Investments and exports this year are expected to fall flat this year according to trade secretary Peter B. Favila who said the impact can be felt for as long as three years.


"It’s getting deeper," said Favila of the meltdown. "It depends on how the other economies will perform" especially with the tension now gripping the Middle East, he addede.


In a briefing, Favila told reporters that he has mobilized the entire Department of Trade and Industry (DTI) and all its bureaus and attached agencies to embark on a massive livelihood programs for Filipinos to be displaced by the financial crunch.


Favila also said he has ordered to realign more than 10 percent of the DTI’s P2.9-billion annual budget to livelihood programs and start to forego foreign trips and selling missions to cut costs.

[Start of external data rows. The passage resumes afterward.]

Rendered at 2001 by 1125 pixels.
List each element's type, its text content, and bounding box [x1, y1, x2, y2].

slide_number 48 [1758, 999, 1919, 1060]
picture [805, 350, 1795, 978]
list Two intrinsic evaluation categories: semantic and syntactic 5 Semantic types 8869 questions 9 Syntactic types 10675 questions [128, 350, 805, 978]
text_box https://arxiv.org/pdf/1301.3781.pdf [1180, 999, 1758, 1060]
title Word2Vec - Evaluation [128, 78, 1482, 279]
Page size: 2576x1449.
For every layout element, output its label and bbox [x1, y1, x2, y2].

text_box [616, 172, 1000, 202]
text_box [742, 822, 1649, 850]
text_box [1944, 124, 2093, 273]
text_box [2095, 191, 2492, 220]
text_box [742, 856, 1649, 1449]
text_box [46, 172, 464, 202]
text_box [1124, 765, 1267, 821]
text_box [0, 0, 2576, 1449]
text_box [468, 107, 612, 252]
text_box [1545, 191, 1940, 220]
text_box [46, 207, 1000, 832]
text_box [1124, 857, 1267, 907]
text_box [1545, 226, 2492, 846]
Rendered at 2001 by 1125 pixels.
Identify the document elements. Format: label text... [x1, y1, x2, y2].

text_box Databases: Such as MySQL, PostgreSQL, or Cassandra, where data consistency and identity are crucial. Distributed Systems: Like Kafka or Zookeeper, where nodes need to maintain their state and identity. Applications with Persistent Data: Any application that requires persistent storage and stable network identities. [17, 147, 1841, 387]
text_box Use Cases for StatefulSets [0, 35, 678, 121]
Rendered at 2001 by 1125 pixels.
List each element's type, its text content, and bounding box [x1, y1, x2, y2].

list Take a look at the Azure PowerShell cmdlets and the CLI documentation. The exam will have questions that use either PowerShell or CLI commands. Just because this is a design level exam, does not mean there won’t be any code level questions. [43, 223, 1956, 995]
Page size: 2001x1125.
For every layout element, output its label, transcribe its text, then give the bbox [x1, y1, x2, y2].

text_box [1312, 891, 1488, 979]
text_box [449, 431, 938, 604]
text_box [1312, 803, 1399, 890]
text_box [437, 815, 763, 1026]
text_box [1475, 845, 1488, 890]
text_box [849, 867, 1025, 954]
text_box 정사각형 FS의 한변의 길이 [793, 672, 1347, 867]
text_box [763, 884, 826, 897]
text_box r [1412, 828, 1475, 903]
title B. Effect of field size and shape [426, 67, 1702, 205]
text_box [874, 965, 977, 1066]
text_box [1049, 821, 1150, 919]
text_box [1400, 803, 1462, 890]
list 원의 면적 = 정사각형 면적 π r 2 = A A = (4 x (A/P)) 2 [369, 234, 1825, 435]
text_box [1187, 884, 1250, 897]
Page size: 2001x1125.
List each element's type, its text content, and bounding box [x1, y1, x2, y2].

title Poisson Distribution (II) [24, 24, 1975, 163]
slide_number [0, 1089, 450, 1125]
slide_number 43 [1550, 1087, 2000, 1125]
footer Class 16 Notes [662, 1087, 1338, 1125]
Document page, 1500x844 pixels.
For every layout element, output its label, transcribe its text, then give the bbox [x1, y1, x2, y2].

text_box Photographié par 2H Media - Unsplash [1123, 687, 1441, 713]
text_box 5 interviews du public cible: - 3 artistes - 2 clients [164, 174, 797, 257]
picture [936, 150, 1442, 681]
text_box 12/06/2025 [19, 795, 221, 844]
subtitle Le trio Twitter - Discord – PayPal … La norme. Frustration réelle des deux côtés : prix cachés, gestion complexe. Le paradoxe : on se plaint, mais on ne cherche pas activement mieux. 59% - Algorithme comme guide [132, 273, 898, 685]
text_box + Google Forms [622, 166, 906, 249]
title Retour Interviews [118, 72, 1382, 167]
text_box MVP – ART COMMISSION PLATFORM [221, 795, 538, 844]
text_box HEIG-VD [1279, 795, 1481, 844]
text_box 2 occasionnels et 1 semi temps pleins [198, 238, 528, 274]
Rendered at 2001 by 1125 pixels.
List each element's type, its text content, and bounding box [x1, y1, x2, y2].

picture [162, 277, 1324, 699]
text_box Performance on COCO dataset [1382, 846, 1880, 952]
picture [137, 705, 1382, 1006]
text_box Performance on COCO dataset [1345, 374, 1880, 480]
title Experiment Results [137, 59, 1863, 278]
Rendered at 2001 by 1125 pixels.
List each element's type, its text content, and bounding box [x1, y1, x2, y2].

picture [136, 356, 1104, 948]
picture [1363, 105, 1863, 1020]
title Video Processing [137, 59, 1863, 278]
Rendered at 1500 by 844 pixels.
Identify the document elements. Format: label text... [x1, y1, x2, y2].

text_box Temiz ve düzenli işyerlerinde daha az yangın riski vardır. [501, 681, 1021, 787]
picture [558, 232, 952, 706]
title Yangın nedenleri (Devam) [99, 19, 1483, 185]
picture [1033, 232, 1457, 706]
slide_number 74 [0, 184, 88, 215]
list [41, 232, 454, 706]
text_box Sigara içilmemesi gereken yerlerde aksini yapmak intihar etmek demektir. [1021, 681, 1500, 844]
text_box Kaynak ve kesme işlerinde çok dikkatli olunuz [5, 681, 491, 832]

"There are plans that we do not intend to pursue because some of those plans were made on the premise that the economy was to be as good as in the previous year," Favila said.


Already, Favila said orders of electronics and semiconductor products our biggest export, as relayed to him by the Semiconductor and Electronics Industries of the Philippines Inc., have fallen 40 percent in the last quarter.


"I don’t see our (export to) major markets as having the same kind of numbers as we used to enjoy. In the US, there is hardly any consumption, or even in the United Kingdom. So what is there to sell? All other economies are looking at their domestic markets," Favila said.


Favila also said the DTI will tap funds from the SB Corp., the Development Bank of the Philippines and at least P100 million from the Industrial Guarantee and Loans Fund to bankroll startup projects of would-be entrepreneurs that would avail of the livelihood programs to be promoted by the DTI.


"They could be as retail as a sari-sari store. This is but temporary to make sure that those who are displaced are not idle," Favila said.


Favila said the investors will come in "but not as fast as they used to."


For both investments and export, Favila said the Philippines is looking as sources at the Emirates countries for their petro dollars and Japan, following the implementation of the Japan-Philippines economic partnership agreement last December.


Favila said the Philippines will continue to generate investments and revenues in services, particularly business process outsourcing and tourism, "but if we get from other sectors, it will be just a gravy."


Other sector which will remain bright are in agribusiness, biotechnology and mining.